Altogether, the 100 projects would create the equivalent of 10 million full-time jobs over the next five years.
The Journal of Commerce posted the following analysis of the top 100 jobs:
High-speed rail and a major Interstate highway project in Texas head up a list of the top 100 infrastructure projects in the United States released this week by CG/LA Infrastructure.
High-speed rail networks in California and the Northeast topped the list, in terms of value, with price tags of $45 billion and $32 billion. Those rail projects would create more than 1 million jobs.
At $30 billion, the expansion of I-69 in Texas, a plan formerly called the “Trans-Texas Corridor,” tops the list of surface transportation projects. It would create 600,000 jobs, says CG/LA.
Altogether, the 100 projects would create the equivalent of 10 million full-time jobs over the next five years.
Leading highway projects include the expansion or repair of the New Jersey Turnpike, I-94 in Wisconsin, I-81 in Virginia, SR 99 in Washington, SH-130 in Texas and I-595 in Florida.
The firm also identified seven port and logistics projects worth a total of $5 billion, including a $1.35 billion congestion I-5 relief plan in Seattle and dredging at the Port of New Orleans.
“New infrastructure” focused on “carbon-neutral” projects largely powered by electricity, including six high-speed passenger rail projects worth $109.4 billion and 18 urban mass transit projects.
It also mentioned a $10 billion electric freight rail initiative.
Fourteen of the 100 projects are related to energy, including six transmission projects valued at $25.1 billion, lead by the Midwest’s Green Power Express project. The top 100 also include eight renewable energy projects worth a total of $15.3 billion.

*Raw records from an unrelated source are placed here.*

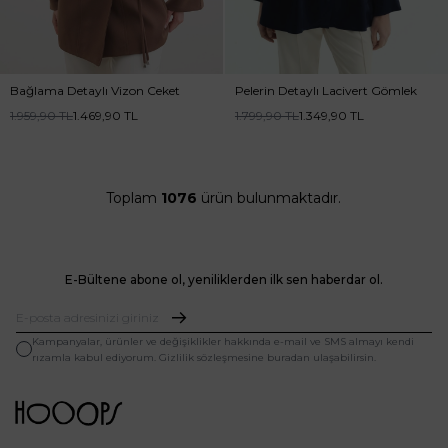
Bağlama Detaylı Vizon Ceket
Pelerin Detaylı Lacivert Gömlek
1.959,90
TL
1.469,90
TL
1.799,90
TL
1.349,90
TL
Toplam
1076
ürün bulunmaktadır.
E-Bültene abone ol, yeniliklerden ilk sen haberdar ol.
Kampanyalar, ürünler ve değişiklikler hakkında e-mail ve SMS almayı kendi
rızamla kabul ediyorum. Gizlilik sözleşmesine buradan ulaşabilirsin.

There is a lot going on and a lot more to come. While the future may not be bright, it is a lot more welcoming that it was a couple of months ago. When we do come all the way out of this we will be somewhat different. Hopefully we will be on our way to developing an integrated transportation infrastructure along with a greener environment and a better place.
This article appeared in the December 2009 issues of the ACP Magazines.